Wednesday, November 27, 2013

Where Writers Write: Pete Anderson

Welcome to another installment of TNBBC's Where Writers Write!

Where Writers Write is a weekly series that will feature a different author every Wednesday as they showcase their writing spaces using short form essay, photos, and/or video. As a lover of books and all of the hard work that goes into creating them, I thought it would be fun to see where the authors roll up their sleeves and make the magic happen. 

This is Pete Anderson. 

Peter's debut novella, Wheatyard, was published this year by Kuboa Press. His short stories have appeared in many fine venues, including Storyglossia, THE2NDHAND, RAGAD, Midwestern Gothic and the collections Daddy Cool: An Anthology of Writing by Fathers For & About Kids (Artistically Declined Press, 2013) and On the Clock: Contemporary Short Stories of Work (Bottom Dog Press, 2010). A financial professional by trade, he writes fiction to ease the crushing monotony of corporate life. He lives and writes in Joliet, Illinois.

Where Pete Anderson Writes

When I write - which isn't nearly often enough - this is where it happens: the nook off our kitchen, which my family calls "the little eating room." I write here on weekend mornings, after I get up at five a.m. to feed the cat. (His tiny feline mind makes no distinction between weekdays and weekends - he's used to eating at five during the week, when I'm up early before heading off for work, so he expects to eat then on weekends too, and is very vocal about it.
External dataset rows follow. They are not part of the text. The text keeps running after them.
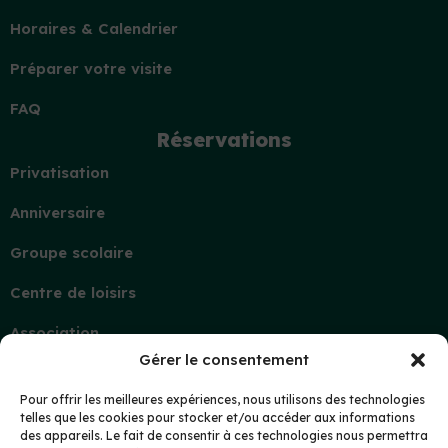
Horaires & Calendrier
Préparer votre visite
FAQ
Réservations
Privatisation
Anniversaire
Groupe scolaire
Centre de loisirs
Association
Gérer le consentement
Contact
Demande d’information
Pour offrir les meilleures expériences, nous utilisons des technologies
telles que les cookies pour stocker et/ou accéder aux informations
Mon compte
des appareils. Le fait de consentir à ces technologies nous permettra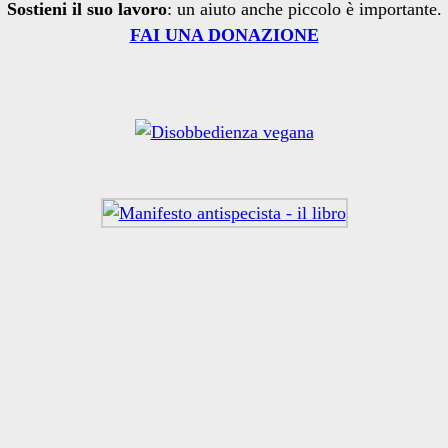
Sostieni il suo lavoro
: un aiuto anche piccolo è importante.
FAI UNA DONAZIONE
Even if I'd rather sleep.) So after he's fed and I've had my own breakfast, I brew a pot of tea and settle down to write.
The room faces our backyard, and early on it's still pitch-black outside and I can't see much of anything other than maybe the neighbor's garage light or the overhead light down the alley. This limited view is probably good for me, since it limits any potential distractions as I'm trying to ease back into my narrative. Later, by the time the sun comes up and the yard becomes visible, I'm fairly well immersed in the writing and will only take an occasional glance around while pausing to think something through. By this time of year, in November, most of the vegetation is gone and the yard is all muted browns and grays, and thus even less of a distraction than during the summer. By the time my family wakes up, at seven or eight, I've done enough writing and can get on with the rest of my day. 
Since this room is where we often eat dinner and isn't dedicated solely to my writing, there's no writer-clutter as I only bring in the bare essentials shown in the photo: composition book; writing pen (a lovely handcarved wooden tool that my wife gave me as a birthday present early in our relationship, before we were even married); a Field Notes pad in which I've jotted down ideas during the previous week; a journal in which I record my thoughts on how the writing is going, along with observations on what I'm currently reading and its relevance to my writing; the pot of warming chai tea and coffee mug from community radio station WEFT in Champaign, Illinois ("1985 Power Increase Marathon"); and my old-school iPod nano. For writing I prefer music on the iPod instead of my iPhone, since the iPod is completely offline; although my iPhone is otherwise my nearly constant companion, I intentionally leave it in the kitchen during my writing sessions so I won't have the temptation of the Internet. And if you're wondering about the TV at the end of the table: yes, my family watches TV during dinner, but no, I leave it off while writing. I have enough trouble being a productive writer as it is, even without the Internet or cable TV. When the writing is done for the day, I pack up everything and clear out. 
Although this room has done well for my writing needs, we do have a spare bedroom upstairs, a corner of which might someday become my study. I already have a desk and filing cabinet there, but for years I've been trying to find one of those classic old wooden desk chairs with the curved top, spindled back and swiveling iron base, the kind you might see pulled up to a rolltop desk in some old-fashioned office. If I finally find a chair that like in good condition, the bedroom might eventually become my new writing space. However, if I do make the move, as much as I'll enjoy having a writing space all to myself, I'll also miss the simple minimalism of the little eating room.

1 comment:

  1. I love the clean, sparse quality of the space.